In recommending readiness for economic collapse, he reminded his disciples, “It wasn’t raining when Noah built the ark.”
He co-founded a conservative lobbying group called Free the Eagle, and in 2000 he fought, unsuccessfully, to prevent Hillary Clinton, who had transplanted herself from Arkansas and Washington, from winning a Senate seat from New York.
His Ruffpac political action committee prepared a television commercial that benignly featured babies and puppies playing in Central Park.

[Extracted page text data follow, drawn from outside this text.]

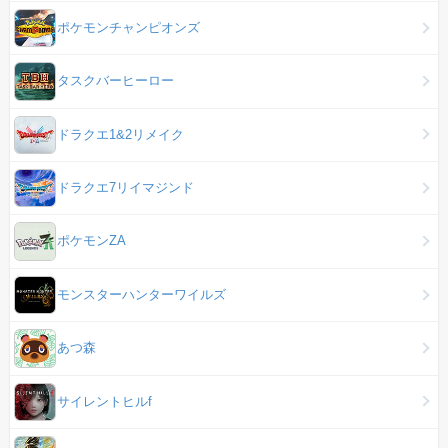
ポケモンチャンピオンズ
タスクバーヒーロー
ドラクエ1&2リメイク
ドラクエ7リイマジンド
ポケモンZA
モンスターハンターワイルズ
あつ森
サイレントヒルf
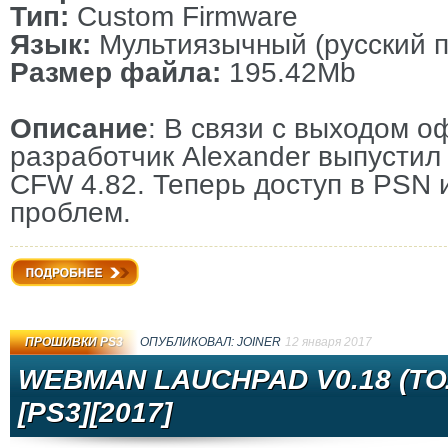
Тип:
Custom Firmware
Язык:
Мультиязычный (русский п
Размер файла:
195.42Mb
Описание
: В связи с выходом 
разработчик Alexander выпустил
CFW 4.82. Теперь доступ в PSN 
проблем.
Подробнее
ПРОШИВКИ PS3
ОПУБЛИКОВАЛ:
JOINER
12 января 2017
WEBMAN LAUCHPAD V0.18 (ТО
[PS3][2017]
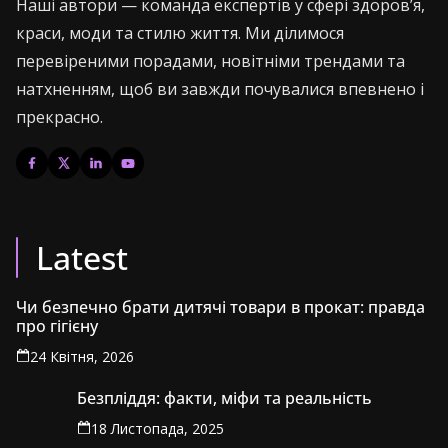
Наші автори — команда експертів у сфері здоров’я,
краси, моди та стилю життя. Ми ділимося
перевіреними порадами, новітніми трендами та
натхненням, щоб ви завжди почувалися впевнено і
прекрасно.
Latest
Чи безпечно брати дитячі товари в прокат: правда
про гігієну
24 Квітня, 2026
Безпліддя: факти, міфи та реальність
18 Листопада, 2025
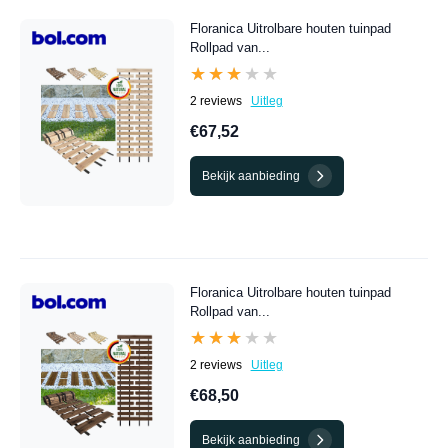
Floranica Uitrolbare houten tuinpad
Rollpad van...
★★★★★
★★★★★
2 reviews
Uitleg
€67,52
Bekijk aanbieding
Floranica Uitrolbare houten tuinpad
Rollpad van...
★★★★★
★★★★★
2 reviews
Uitleg
€68,50
Bekijk aanbieding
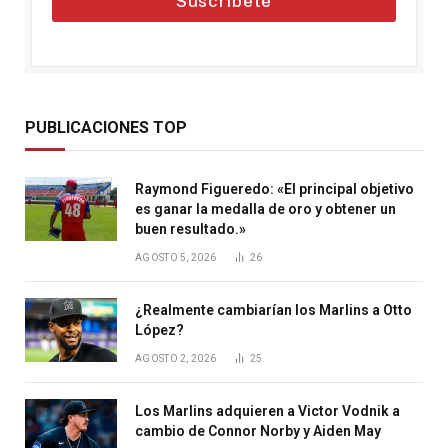
Suscríbete
PUBLICACIONES TOP
Raymond Figueredo: «El principal objetivo
es ganar la medalla de oro y obtener un
buen resultado.»
AGOSTO 5, 2026
26
¿Realmente cambiarían los Marlins a Otto
López?
AGOSTO 2, 2026
25
Los Marlins adquieren a Victor Vodnik a
cambio de Connor Norby y Aiden May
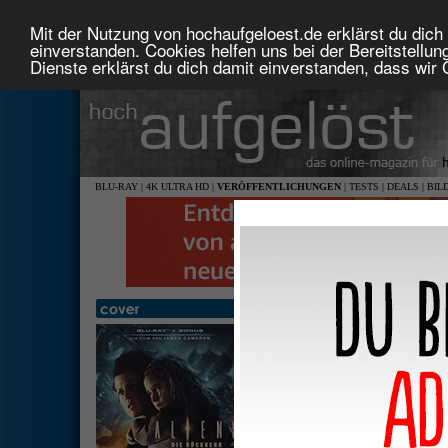
Mit der Nutzung von hochaufgeloest.de erklärst du dich 
einverstanden. Cookies helfen uns bei der Bereitstellu
Dienste erklärst du dich damit einverstanden, dass wir
BLU-RAY
|
4K ULTRA HD
|
VERÖFFENTLICHUNGEN
|
TESTS
|
DEALS
|
BIL
Aliens - Die Rückkehr (Remas
1,85:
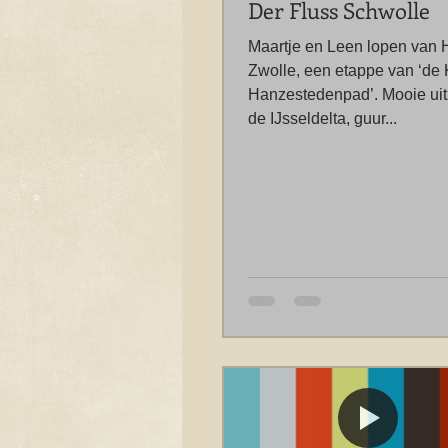
Der Fluss Schwolle
Maartje en Leen lopen van 
Zwolle, een etappe van ‘de 
Hanzestedenpad’. Mooie uit
de IJsseldelta, guur...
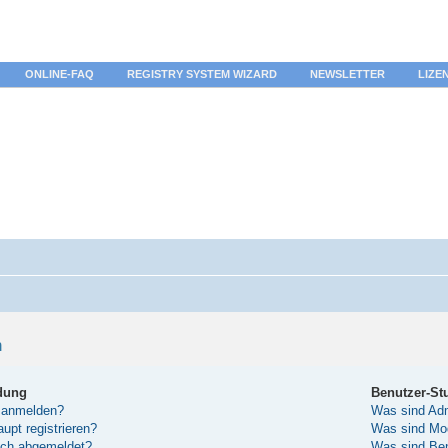
ONLINE-FAQ
REGISTRY SYSTEM WIZARD
NEWSLETTER
LIZE
n
dung
Benutzer-St
 anmelden?
Was sind Adm
pt registrieren?
Was sind Mo
sch abgemeldet?
Was sind Be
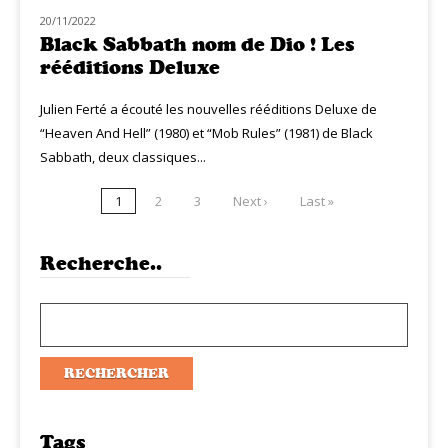
20/11/2022
CLASSIQ ROCK
Black Sabbath nom de Dio ! Les
rééditions Deluxe
Julien Ferté a écouté les nouvelles rééditions Deluxe de
“Heaven And Hell” (1980) et “Mob Rules” (1981) de Black
Sabbath, deux classiques...
1
2
3
Next ›
Last »
Recherche..
Tags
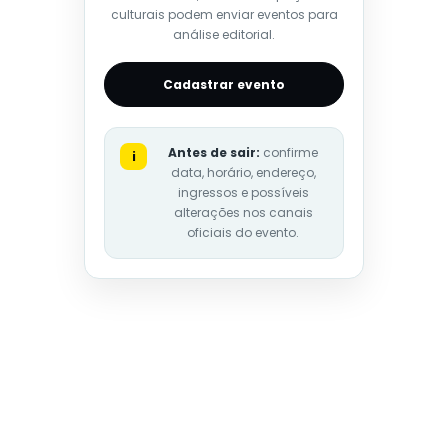
culturais podem enviar eventos para
análise editorial.
Cadastrar evento
Antes de sair:
confirme
i
data, horário, endereço,
ingressos e possíveis
alterações nos canais
oficiais do evento.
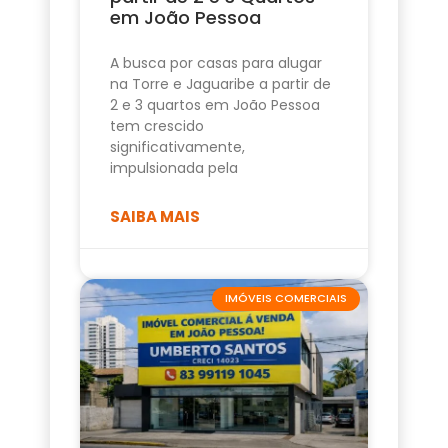
em João Pessoa
A busca por casas para alugar
na Torre e Jaguaribe a partir de
2 e 3 quartos em João Pessoa
tem crescido
significativamente,
impulsionada pela
SAIBA MAIS
IMÓVEIS COMERCIAIS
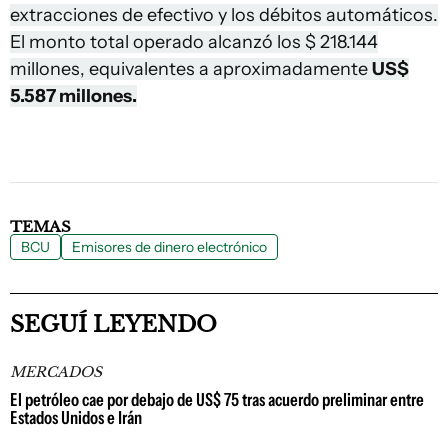
extracciones de efectivo y los débitos automáticos.
El monto total operado alcanzó los $ 218.144
millones, equivalentes a aproximadamente
US$
5.587 millones.
TEMAS
BCU
Emisores de dinero electrónico
SEGUÍ LEYENDO
MERCADOS
El petróleo cae por debajo de US$ 75 tras acuerdo preliminar entre
Estados Unidos e Irán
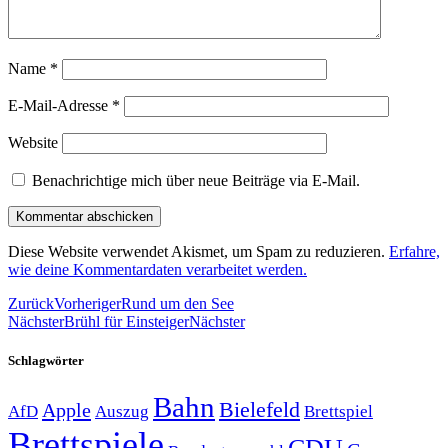
Name
*
E-Mail-Adresse
*
Website
Benachrichtige mich über neue Beiträge via E-Mail.
Diese Website verwendet Akismet, um Spam zu reduzieren.
Erfahre,
wie deine Kommentardaten verarbeitet werden.
Zurück
Vorheriger
Rund um den See
Nächster
Brühl für Einsteiger
Nächster
Schlagwörter
Bahn
Bielefeld
Apple
Auszug
AfD
Brettspiel
Brettspiele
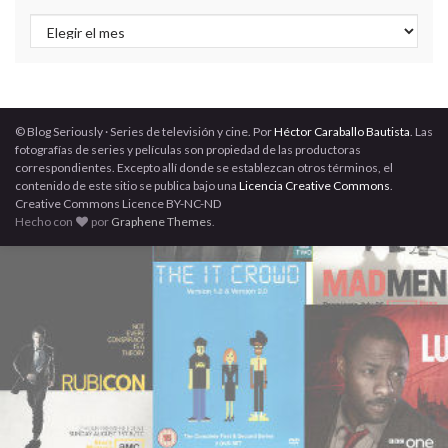
Archivos
© Blog Seriously · Series de televisión y cine. Por
Héctor Caraballo Bautista
. Las
fotografías de series y películas son propiedad de las productoras
correspondientes. Excepto allí donde se establezcan otros términos, el
contenido de este sitio se publica bajo una
Licencia Creative Commons
.
Creative Commons Licence BY-NC-ND
Hecho con
por
Graphene Themes
.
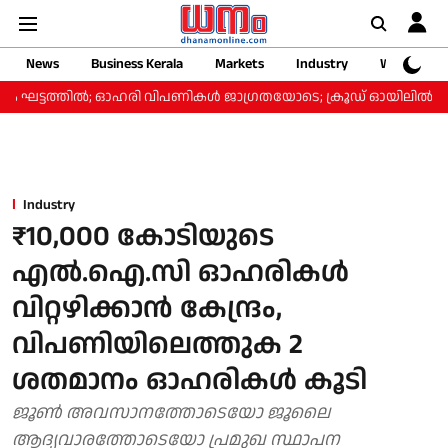
News
Business Kerala
Markets
Industry
Web Storie
ട്ടത്തിൽ; ഓഹരി വിപണികൾ ജാഗ്രതയോടെ; ക്രൂഡ് ഓയിലിൽ ചാഞ്ചാട്
Industry
₹10,000 കോടിയുടെ
എല്‍.ഐ.സി ഓഹരികള്‍
വിറ്റഴിക്കാന്‍ കേന്ദ്രം,
വിപണിയിലെത്തുക 2
ശതമാനം ഓഹരികള്‍ കൂടി
ജൂൺ അവസാനത്തോടെയോ ജൂലൈ
ആദ്യവാരത്തോടെയോ പ്രമുഖ സ്ഥാപന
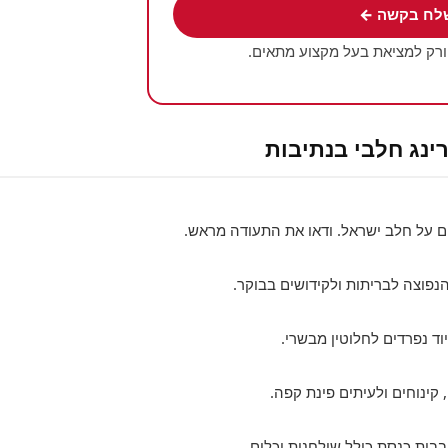
לח בקשה ←
ורק למציאת בעל מקצוע מתאים.
ינג חלבי בנתיבות
ם על חלב ישראל. ודאו את התעודה מראש.
פוצה לבריתות ולקידושים בבוקר.
וד נפרדים לחלוטין מבשרי.
 קינוחים ולעיתים פינת קפה.
בבית כנסת כולל שולחנות וכלים.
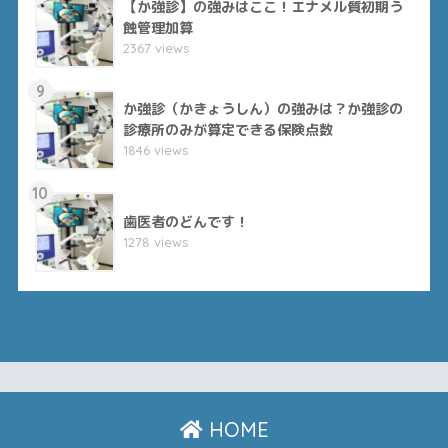
【か強診】の強みはここ！エナメル質初期う
蝕管理加算
2367 views
9
か強診（かきょうしん）の強みは？か強診の
診療所のみが算定できる保険点数
1846 views
10
歯医者のどんです！
1278 views
HOME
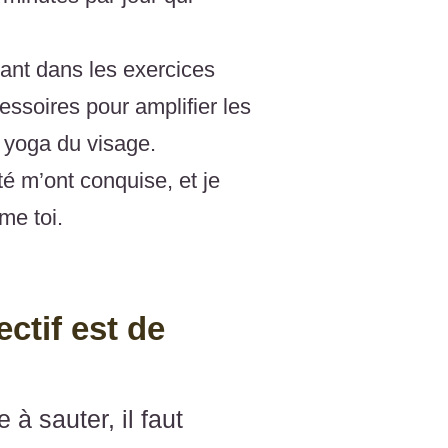
tant dans les exercices
essoires pour amplifier les
e yoga du visage.
té m’ont conquise, et je
me toi.
ctif est de
à sauter, il faut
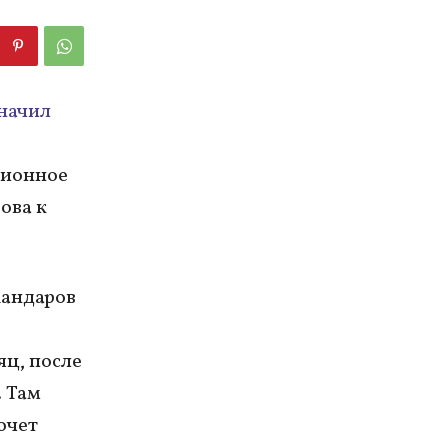
начил
ционное
ова к
Кандаров
яц, после
 Там
очет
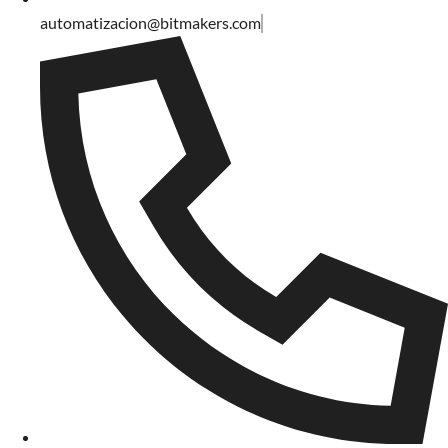
automatizacion@bitmakers.com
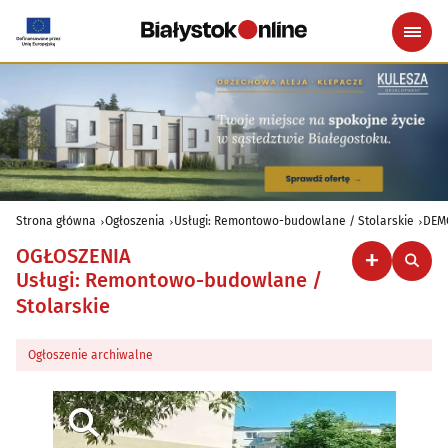
Strona główna
Ogłoszenia
Usługi: Remontowo-budowlane / Stolarskie
DEM
OGŁOSZENIA
Usługi: Remontowo-budowlane /
Stolarskie
Ogłoszenie archiwalne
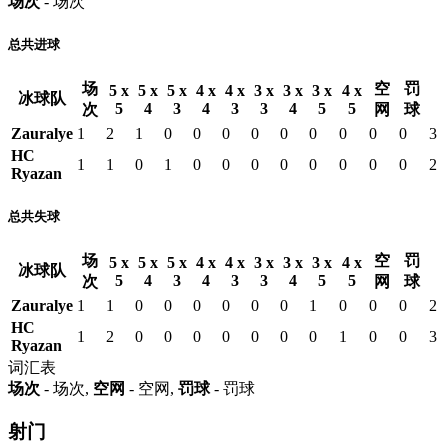
场次
- 场次
总共进球
场
空
罚
5 x
5 x
5 x
4 x
4 x
3 x
3 x
3 x
4 x
冰球队
5
4
3
4
3
3
4
5
5
次
网
球
Zauralye
1
2
1
0
0
0
0
0
0
0
0
0
3
HC
1
1
0
1
0
0
0
0
0
0
0
0
2
Ryazan
总共失球
场
空
罚
5 x
5 x
5 x
4 x
4 x
3 x
3 x
3 x
4 x
冰球队
5
4
3
4
3
3
4
5
5
次
网
球
Zauralye
1
1
0
0
0
0
0
0
1
0
0
0
2
HC
1
2
0
0
0
0
0
0
0
1
0
0
3
Ryazan
词汇表
场次
- 场次,
空网
- 空网,
罚球
- 罚球
射门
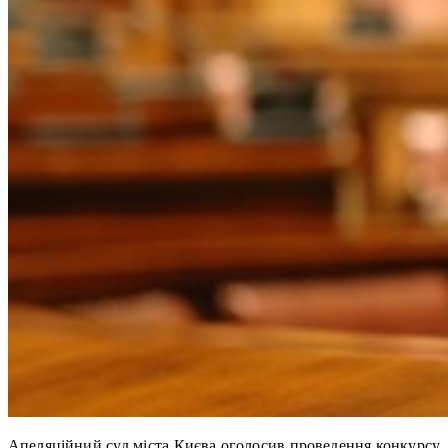
Апеляційний суд міста Києва оголосив проведення конкурсу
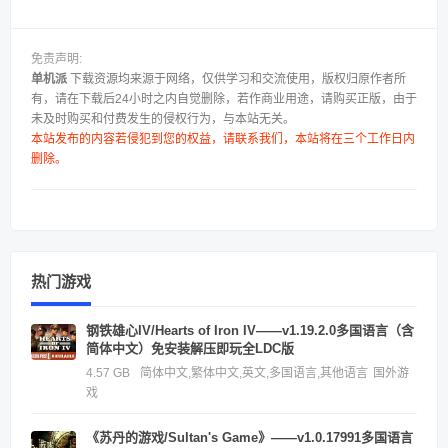
免责声明:
单机派
下载资源均来源于网络，仅供学习和交流使用，版权归原作者所
有，请在下载后24小时之内自觉删除，若作商业用途，请购买正版，由于
未及时购买和付费发生的侵权行为，与本站无关。
本站发布的内容若侵犯到您的权益，请联系我们，本站将在三个工作日内
删除。
热门游戏
钢铁雄心IV/Hearts of Iron IV——v1.19.2.0多国语言（含
简体中文）免安装解压即玩全LDC版
4.57 GB
简体中文,繁体中文,英文,多国语言,其他语言
国外游
戏
《苏丹的游戏/Sultan's Game》——v1.0.17991多国语言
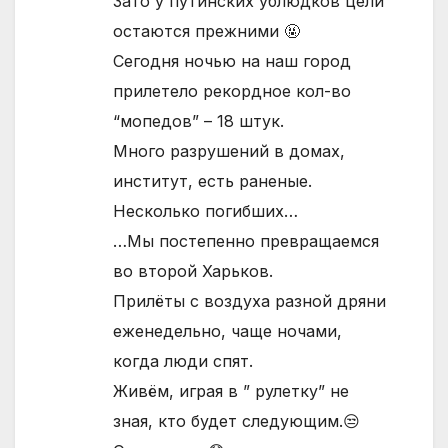
Зато у путинских ублюдков цели
остаются прежними 🤬
Сегодня ночью на наш город
прилетело рекордное кол-во
“мопедов” – 18 штук.
Много разрушений в домах,
институт, есть раненые.
Несколько погибших…
…Мы постепенно превращаемся
во второй Харьков.
Прилёты с воздуха разной дряни
еженедельно, чаще ночами,
когда люди спят.
Живём, играя в ” рулетку” не
зная, кто будет следующим.😒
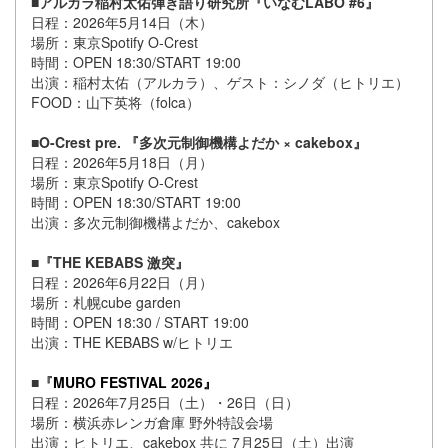
■アルカラ稲村太佑弾き語り研究所『いなむLABO #6』
日程：2026年5月14日（木）
場所：東京Spotify O-Crest
時間：OPEN 18:30/START 19:00
出演：稲村太佑（アルカラ）、ゲスト：シノダ（ヒトリエ）
FOOD：山下英将（folca）
■O-Crest pre. 『多次元制御機構よだか × cakebox』
日程：2026年5月18日（月）
場所：東京Spotify O-Crest
時間：OPEN 18:30/START 19:00
出演：多次元制御機構よだか、cakebox
■『THE KEBABS 激突』
日程：2026年6月22日（月）
場所：札幌cube garden
時間：OPEN 18:30 / START 19:00
出演：THE KEBABS w/ヒトリエ
■『
MURO FESTIVAL 2026』
日程：2026年7月25日（土）・26日（日）
場所：横浜赤レンガ倉庫 野外特設会場
出演：ヒトリエ、cakebox 共に 7月25日（土）出演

It asked rhetorically what they had in common, responding: “They have all lived in New York longer than Hillary Rodham Clinton.”
Howard Joseph Ruff was born on Dec. 27, 1930, in Berkeley, Calif., the son of the former Rena Maxberry, a seamstress, and Wilson Ruff, who killed himself when Howard was 6 months old.
“I grew up broke,” he recalled. “We were too poor to afford a father.”
He had wanted to be a singer since the age of 9, but, at his mother’s insistence, instead of accepting a scholarship to the Curtis Institute of Music in Philadelphia, he served a two-year mission in the eastern United States for the Mormon Church. He later majored in music education at Brigham Young University in Utah with a minor in economics.
But by his senior year, he told The New York Times in 1979, “I ran out of money and got out of college before it did me any personal harm, like ending up teaching high school music courses.”
Instead, after joining the Air Force, he toured with its symphony as a baritone soloist and also performed with the Mormon Tabernacle Choir.
Mr. Ruff released an album, “Howard Ruff Sings,” in 1982 on his own label, Target Records, featuring songs like “I Walked Today Where Jesus Walked,” “If I Were a Rich Man,” “Climb Every Mountain” and “My Way.”
“I did it for the shock value,” Mr. Ruff said. “I also did it to change my image. I have always been painted as a cardboard figure of doom.”
Mr. Ruff is survived by his wife, the former Kay Felt; 13 of their 14 children (some of whom were adopted) — Larry, Eric, David, Megan and Timothy Ruff, Anthony Ramon, David Steinberg, Pamela Patterson, Sharon Slater, Patty Simpson, Liza Spencer, Debbie Rasmussen and Terri Lynn Bond — 79 grandchildren; and 48 great-grandchildren.
By 2002, Mr. Ruff’s fortunes had slipped again. The circulation of Ruff Times had plummeted to 3,000, according to Kiplinger’s Personal Finance, and he had long sold his 10-acre Utah estate and moved to smaller quarters.
“He was a self-made millionaire. Twice. He lost it all. Twice,” his family said in a statement. “He often said he learned more from his failures than from his successes.”
But he retained admirers. The journalist and financial analyst Mark Hulbert wrote on MarketWatch.com in 2013, “It would be easy to miss the lasting contribution Howard Ruff made to the investment advisory business.’’
Mr. Ruff, he wrote, had brought “into the mainstream the notion that we don’t need to rely on a Wall Street broker or analyst for advice on what to do with our money.”
He added, “Ruff gave voice to the millions of middle-class investors who felt that the country’s financial system was rigged against them.”